お客さんは周辺に住む独身の人達がほとんどで、売り上げの半分はセルフサービスからのものです。忙しいニューヨーカー向けには、大袋に入れた洗濯物を預かり、スタッフが洗濯し、畳んで返却するというサービスも行っており、このサービスが売り上げの残りの半分を占めました。こちらは一回最低3.5ドル(約385円)でした。

洗濯機、乾燥機を一回使うとそれぞれ約1.75 ドル(当時の為替で約193円)、25セント硬貨を7枚入れなければなりません。今でしたらスマホアプリで、現金を介さなくとも良いのでしょうが、当時はまだスマホもないアナログの時代でした。プリペイドカードは存在していたのですが、初期投資の金額があまりにも高いので、当面様子を見ることにしました。

月間の売り上げはというと月に1.5万ドルから2万ドル(約165万円から220万円)程。家賃は当初4,000ドル(約44万円)でしたが、毎年値上げされました。その売り上げから家賃、人件費、洗剤、水道代などの光熱費を払うと、月によっては赤字になる月もありました。アイリとよく「売り手から聞いていた話と収支が違うなあ」という話になりましたが、まあ、そう言うのもよくある話だと言うことも知りました。

小さな多国籍企業の組織運営

従業員はというと、皆移民で国籍はインドネシアもいれば、グアテマラ、メキシコなど中南米出身と、ある意味小さな多国籍企業でした。
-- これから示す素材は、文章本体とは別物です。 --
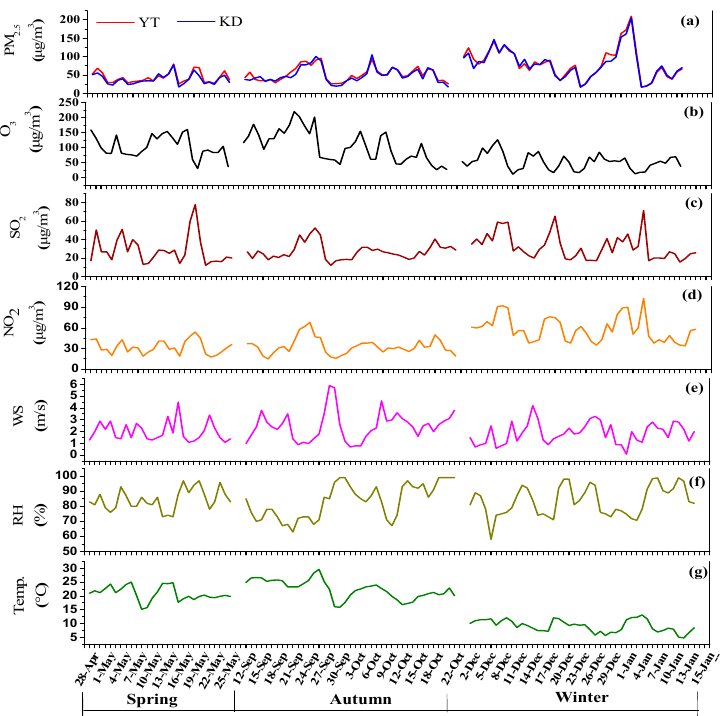
Figure 2. Concentrations of PM 2.5 , O 3 , SO 2 , and NO 2 , and meteorological data during the sampling periods: ( a ) PM 2.5 ; ( b ) O 3 ; ( c ) SO 2 ; ( d ) NO 2 ; ( e ) wind speed; ( f ) relative humidity; and ( g ) ambient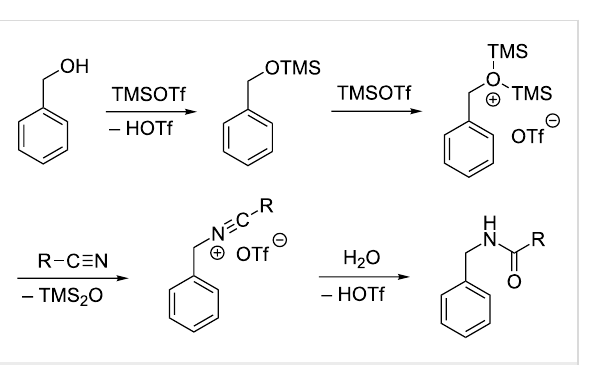
Scheme 7: Proposed mechanism of the trimethylsilyl triflate-promoted Ritter reaction.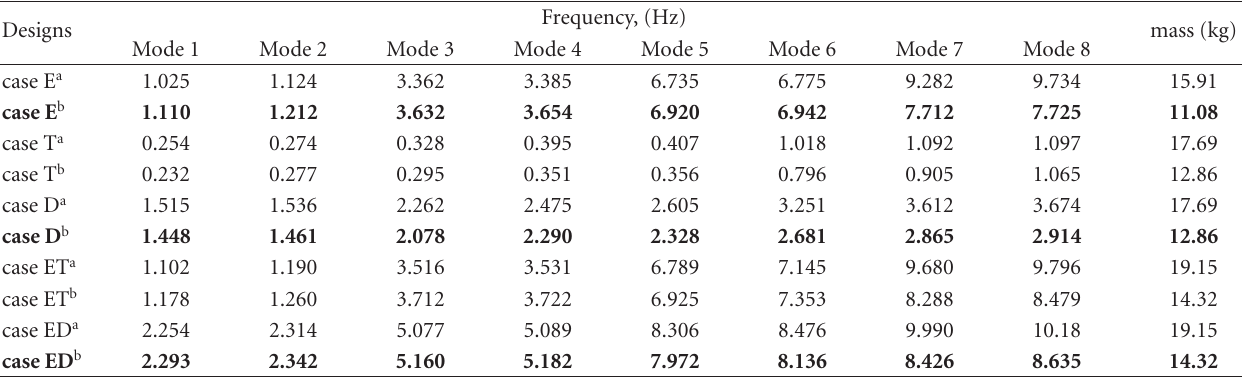
Table 1: Comparison of di ff erent design cases.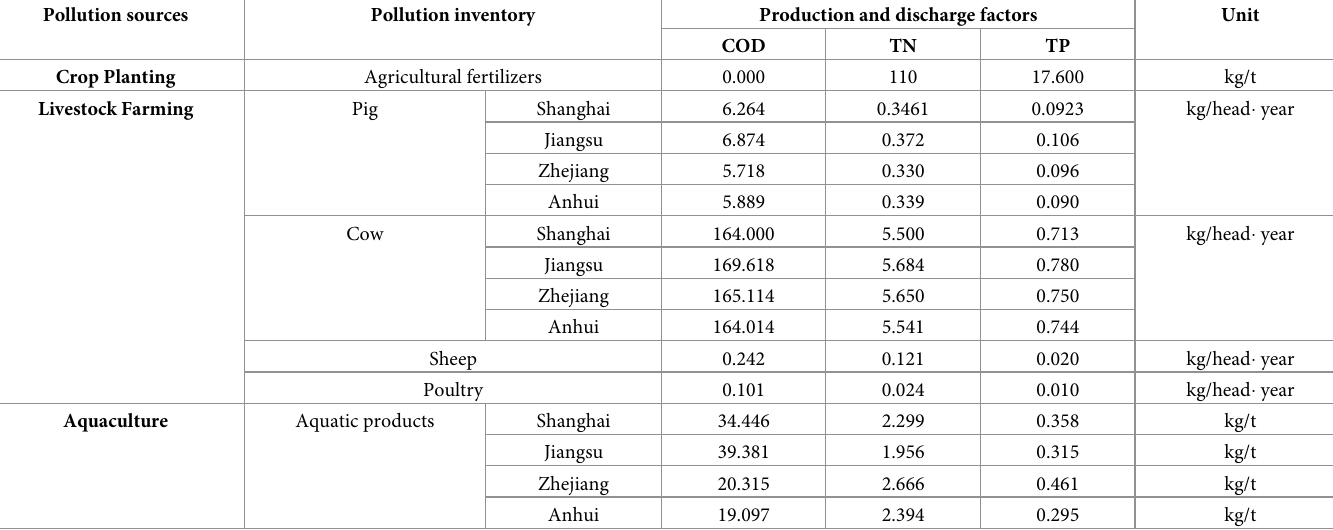
Table 1. Emission factors for each source of agricultural nonpoint source pollution in the YRD.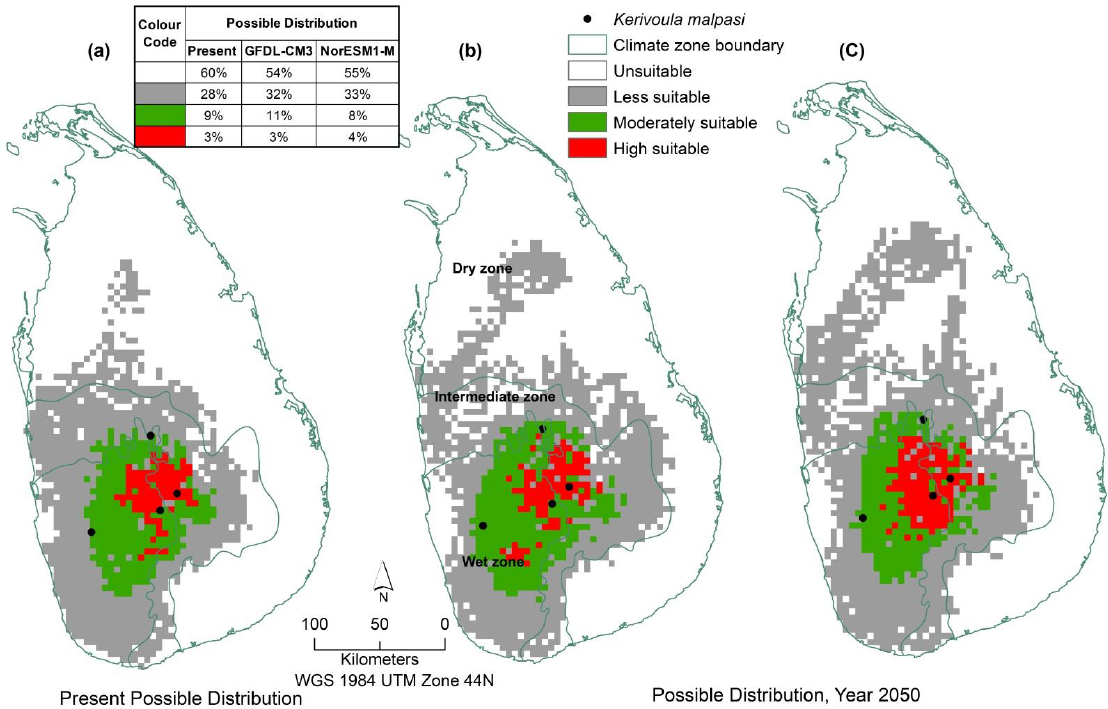
Figure 4. MaxEnt-based habitat suitability maps for current ( a ) and future (2050) distribution ranges based on GFDL-CM3 ( b ) and NorESM1-M climate change forecasts ( c ) for K. malpasi in Sri Lanka. Table tallies proportional changes in distribution acreage between current and future scenarios.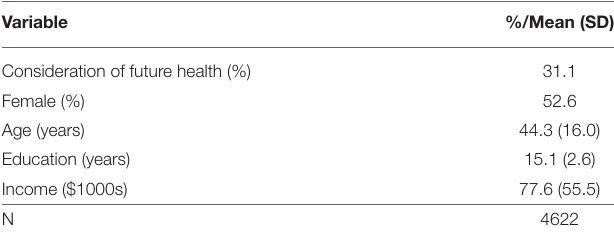
TABLE 1 | Summary statistics on consideration of future health impacts during food choice and demographic characteristics of US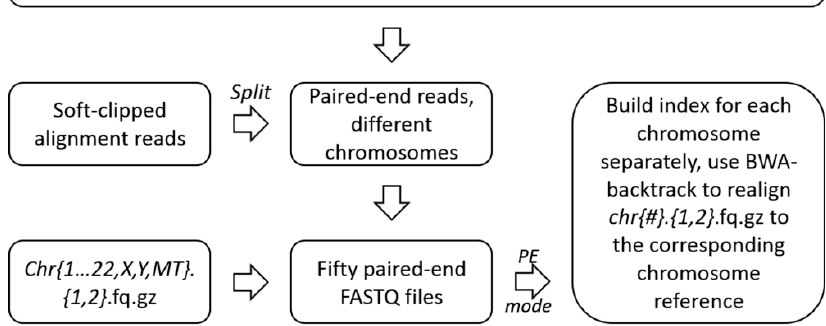
Figure 4. Unscrambling of the soft-clipped alignment reads and realignment.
当時の時給は最低賃金の6ドルでした。ただ、アメリカはチップの国ですから、15ドル分の洗濯代で20ドル紙幣を渡され、お釣りは要らないよと言うお客さんも少なくなく、レストランのウェイターやウェイトレスほどの金額ではないものの、そのチップはスタッフの貴重な収入の一部となっていました。また、アイリはクリスマスの季節には、スタッフ1人当たり500ドルのボーナスを払っていました。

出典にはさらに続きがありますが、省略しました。